Give back, word for word, only the lines from the opening of the records through the one with "CELEBRIDADES". Pictures stay out.

▶ [Records for this exercise]:
* * *

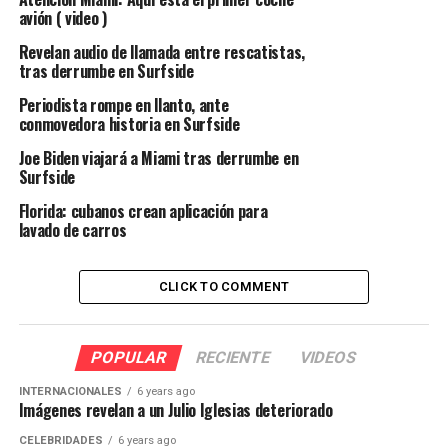
avión ( video )
Revelan audio de llamada entre rescatistas,
tras derrumbe en Surfside
Periodista rompe en llanto, ante
conmovedora historia en Surfside
Joe Biden viajará a Miami tras derrumbe en
Surfside
Florida: cubanos crean aplicación para
lavado de carros
CLICK TO COMMENT
POPULAR
RECIENTE
VIDEOS
INTERNACIONALES
6 years ago
Imágenes revelan a un Julio Iglesias deteriorado
CELEBRIDADES
6 years ago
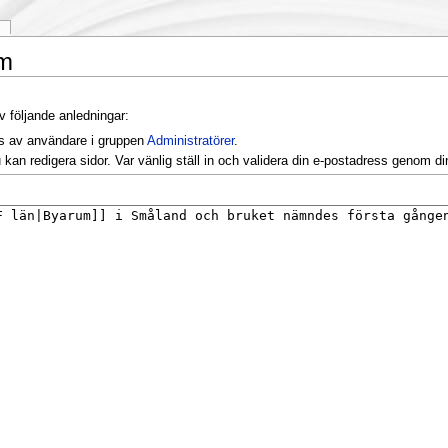
k
lm
v följande anledningar:
as av användare i gruppen
Administratörer
.
kan redigera sidor. Var vänlig ställ in och validera din e-postadress genom d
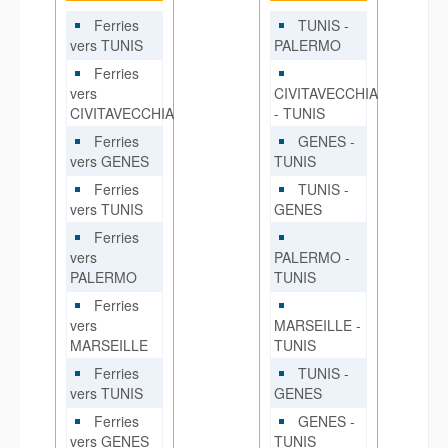
Ferries
TUNIS -
vers TUNIS
PALERMO
Ferries
vers
CIVITAVECCHIA
CIVITAVECCHIA
- TUNIS
Ferries
GENES -
vers GENES
TUNIS
Ferries
TUNIS -
vers TUNIS
GENES
Ferries
vers
PALERMO -
PALERMO
TUNIS
Ferries
vers
MARSEILLE -
MARSEILLE
TUNIS
Ferries
TUNIS -
vers TUNIS
GENES
Ferries
GENES -
vers GENES
TUNIS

* * *

▶ [Solution]:
avión ( video )
Revelan audio de llamada entre rescatistas,
tras derrumbe en Surfside
Periodista rompe en llanto, ante
conmovedora historia en Surfside
Joe Biden viajará a Miami tras derrumbe en
Surfside
Florida: cubanos crean aplicación para
lavado de carros
CLICK TO COMMENT
POPULAR
RECIENTE
VIDEOS
INTERNACIONALES
6 years ago
Imágenes revelan a un Julio Iglesias deteriorado
CELEBRIDADES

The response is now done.